→ TASK TO CARRY OUT
The records below are to be reproduced exactly, with the pictures left out.

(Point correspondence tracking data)
◇ ◇ ◇ ◇ ◇

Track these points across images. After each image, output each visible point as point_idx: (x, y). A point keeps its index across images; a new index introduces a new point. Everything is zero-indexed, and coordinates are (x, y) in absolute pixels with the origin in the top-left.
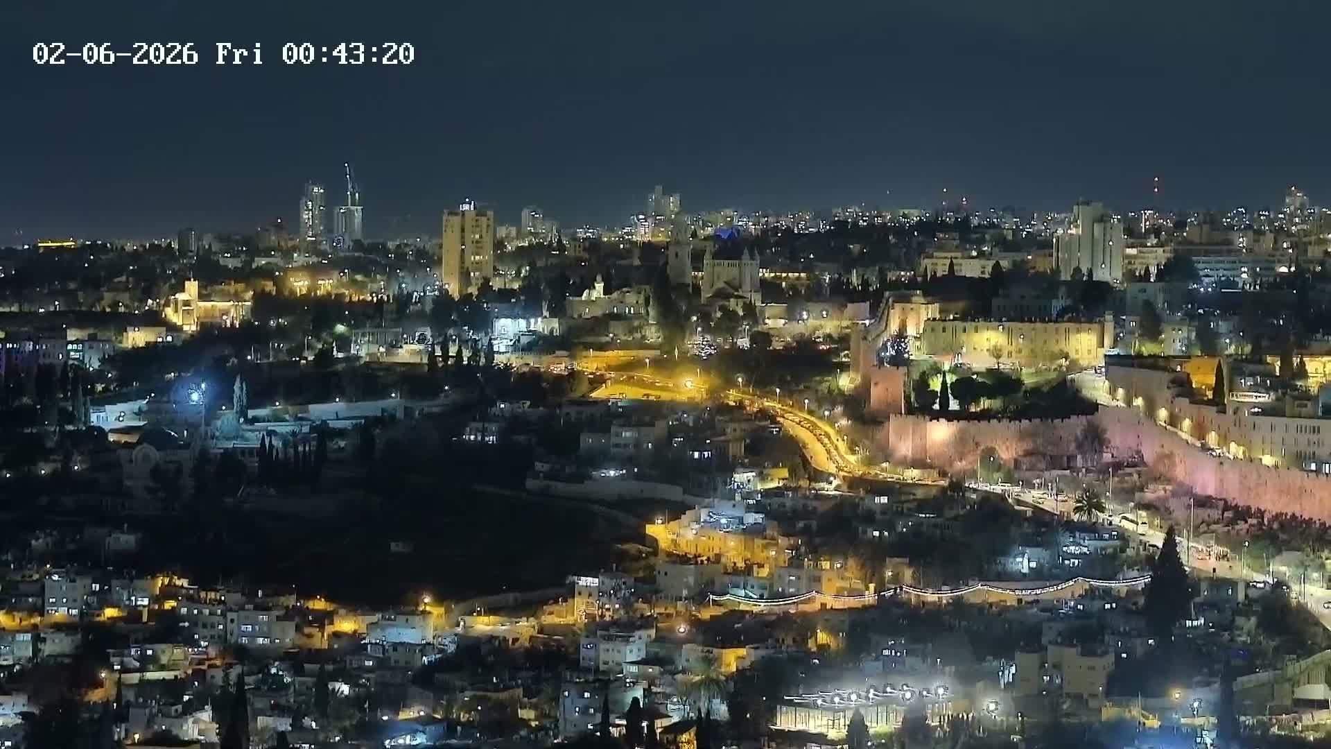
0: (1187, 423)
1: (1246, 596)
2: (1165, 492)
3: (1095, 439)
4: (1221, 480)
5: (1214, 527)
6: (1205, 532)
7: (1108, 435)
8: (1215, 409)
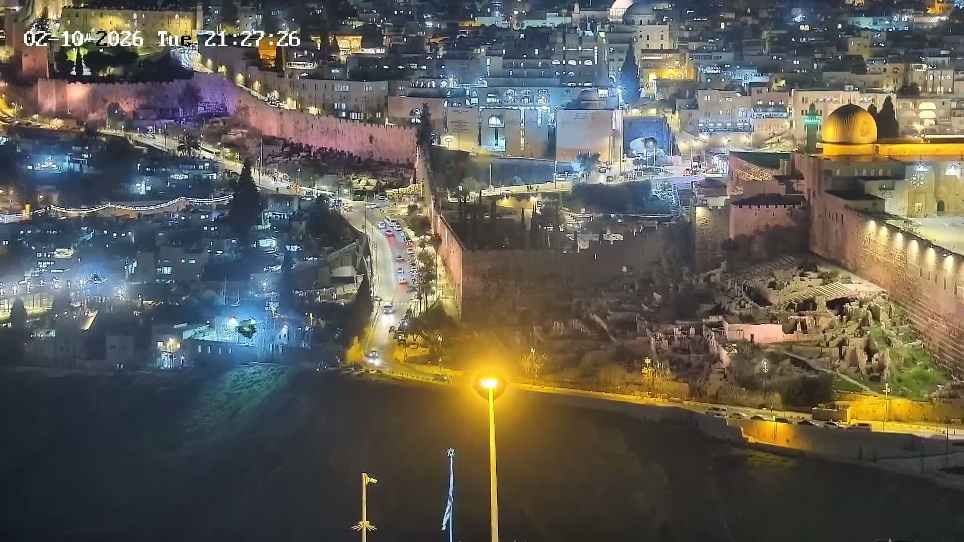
0: (257, 85)
1: (299, 207)
2: (243, 134)
3: (192, 97)
4: (282, 126)
5: (278, 159)
6: (270, 163)
7: (202, 94)
8: (276, 74)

◇ ◇ ◇ ◇ ◇

→ OUTPUT OF THE TASK
Track these points across images. After each image, output each visible point as point_idx: (x, y). A point keeps its index across images; a new index introduces a new point. Everything is zero-indexed, and coordinates are (x, y) in absolute pixels with the origin in the top-left.
0: (1187, 423)
1: (1246, 596)
2: (1165, 492)
3: (1095, 439)
4: (1221, 480)
5: (1214, 527)
6: (1205, 532)
7: (1108, 435)
8: (1215, 409)
0: (257, 85)
1: (299, 207)
2: (243, 134)
3: (192, 97)
4: (282, 126)
5: (278, 159)
6: (270, 163)
7: (202, 94)
8: (276, 74)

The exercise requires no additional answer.